Каждые пару недель Хелена выкраивала время, чтобы вечером пойти к соседям на танцы и жмурки. Она брала с собой Милу, поскольку Бронек в это время обычно гулял с Конем или отдыхал. Когда раздавалось пение, девочка выбегала в центр комнаты и закрывала глаза, а ее лицо покрывалось румянцем. Она кружилась, подняв руки над головой, металась, выгибалась и скакала, будто хотела поломать свое щуплое тело в нескольких местах сразу. Потом, уже дома, долго не могла уснуть. Прислушивалась к хриплому дыханию отца и тихим монологам молившейся матери.

Высокая арендная плата вскоре вынудила семью сменить квартиру на меньшую, но даже это не помогло выплатить постоянно растущие долги. Бронек портил очередную мебель, которую знакомый судебный исполнитель забирал и выставлял на аукцион на Рыночной площади, а Фелек Шпак моментально покупал ее по заниженной цене и привозил обратно. Тогда они с шурином закрашивали царапины на шкафах, сколачивали поломанные стулья и приделывали ноги к буфету, а потом снова приходил судебный исполнитель, и все начиналось сначала.

Под конец года один из постоянных клиентов «Зеленщика» устроил Бронека на работу во Всеобщий потребительский кооператив. Этого человека Бронек готов был носить на руках. На работе его быстро полюбили. Он был честный и никогда никуда не вмешивался. Делал то, что входило в его обязанности, и уходил домой.

С того момента заботы о магазине главным образом легли на плечи Хелены, которой казалось, что клиентов все меньше, а работы – больше. Нередко, согнувшись под тяжестью ящиков с овощами, она чувствовала: еще немного, и позвоночник откажет.
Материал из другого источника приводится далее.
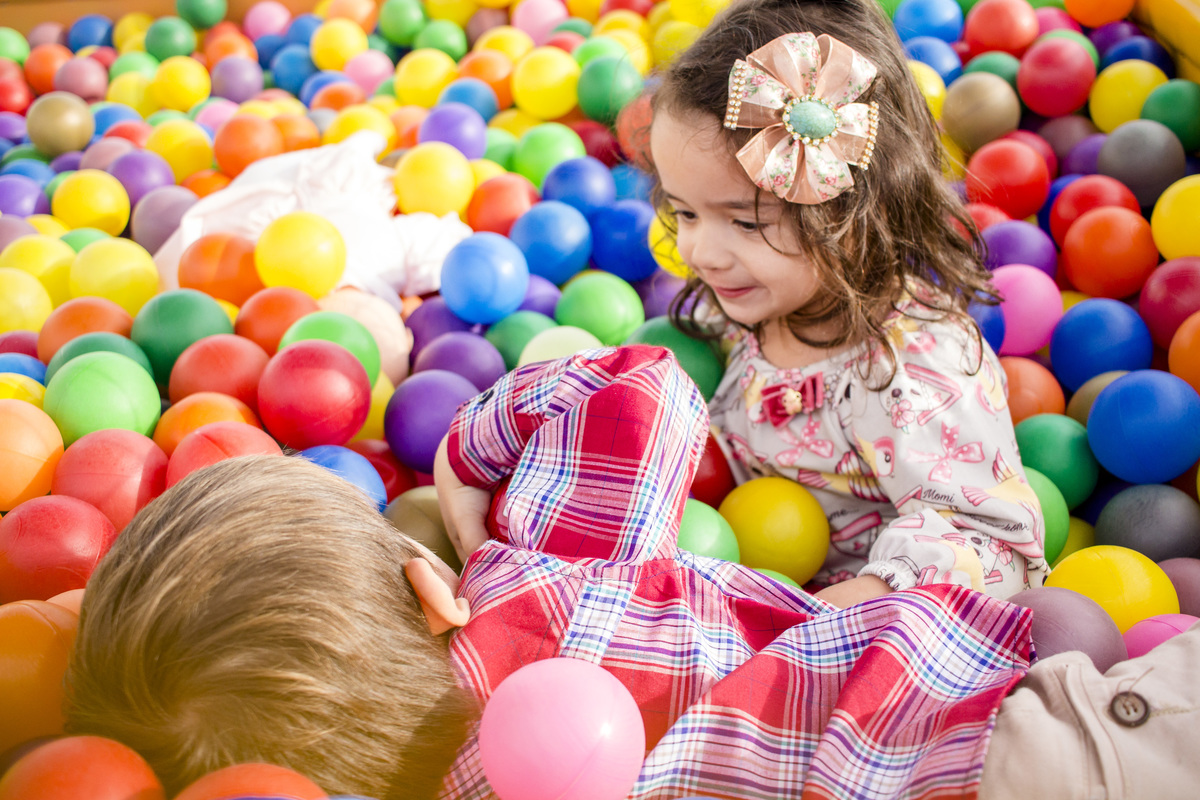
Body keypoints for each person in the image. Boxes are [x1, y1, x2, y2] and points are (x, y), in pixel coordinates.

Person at [66, 346, 1198, 800]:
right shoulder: (537, 570)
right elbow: (642, 387)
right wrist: (473, 449)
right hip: (1007, 728)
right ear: (426, 581)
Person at [647, 0, 1047, 608]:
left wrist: (840, 606)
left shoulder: (909, 373)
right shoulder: (747, 305)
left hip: (861, 631)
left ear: (857, 211)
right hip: (730, 579)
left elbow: (998, 546)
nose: (701, 250)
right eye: (685, 212)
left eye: (748, 223)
Тогда она откладывала ношу, выпрямлялась и тут же возвращалась к работе.

Тем временем у Бронека начались проблемы со здоровьем. Участились сердечные боли. Несколько раз в месяц он бился на кровати в спазмах с криками, что умирает и что совсем этого не заслужил. Мила, научившаяся одеваться на бегу, мчалась за врачом. Его визит, как правило, завершался уколом и распитием нескольких рюмок самогона. Однажды доктор Когуц, подкрепленный напитком производства Хелены, наконец поставил диагноз:

– Это нервы.

Когда стало ясно, что от него все же ждут чего-то большего, он почесал лысеющую голову и заявил:

– Рекомендую поехать в какую-нибудь здравницу. Небольшой отдых от магазина и работы должен вам помочь.

В отсутствие альтернатив Хелена поддержала эту идею, и уже вскорости Бронек поехал в Иновроцлав. В Радзеюве, где надо было пересесть на другой автобус, он изменил жене с рыжеволосой женщиной по имени Ирена.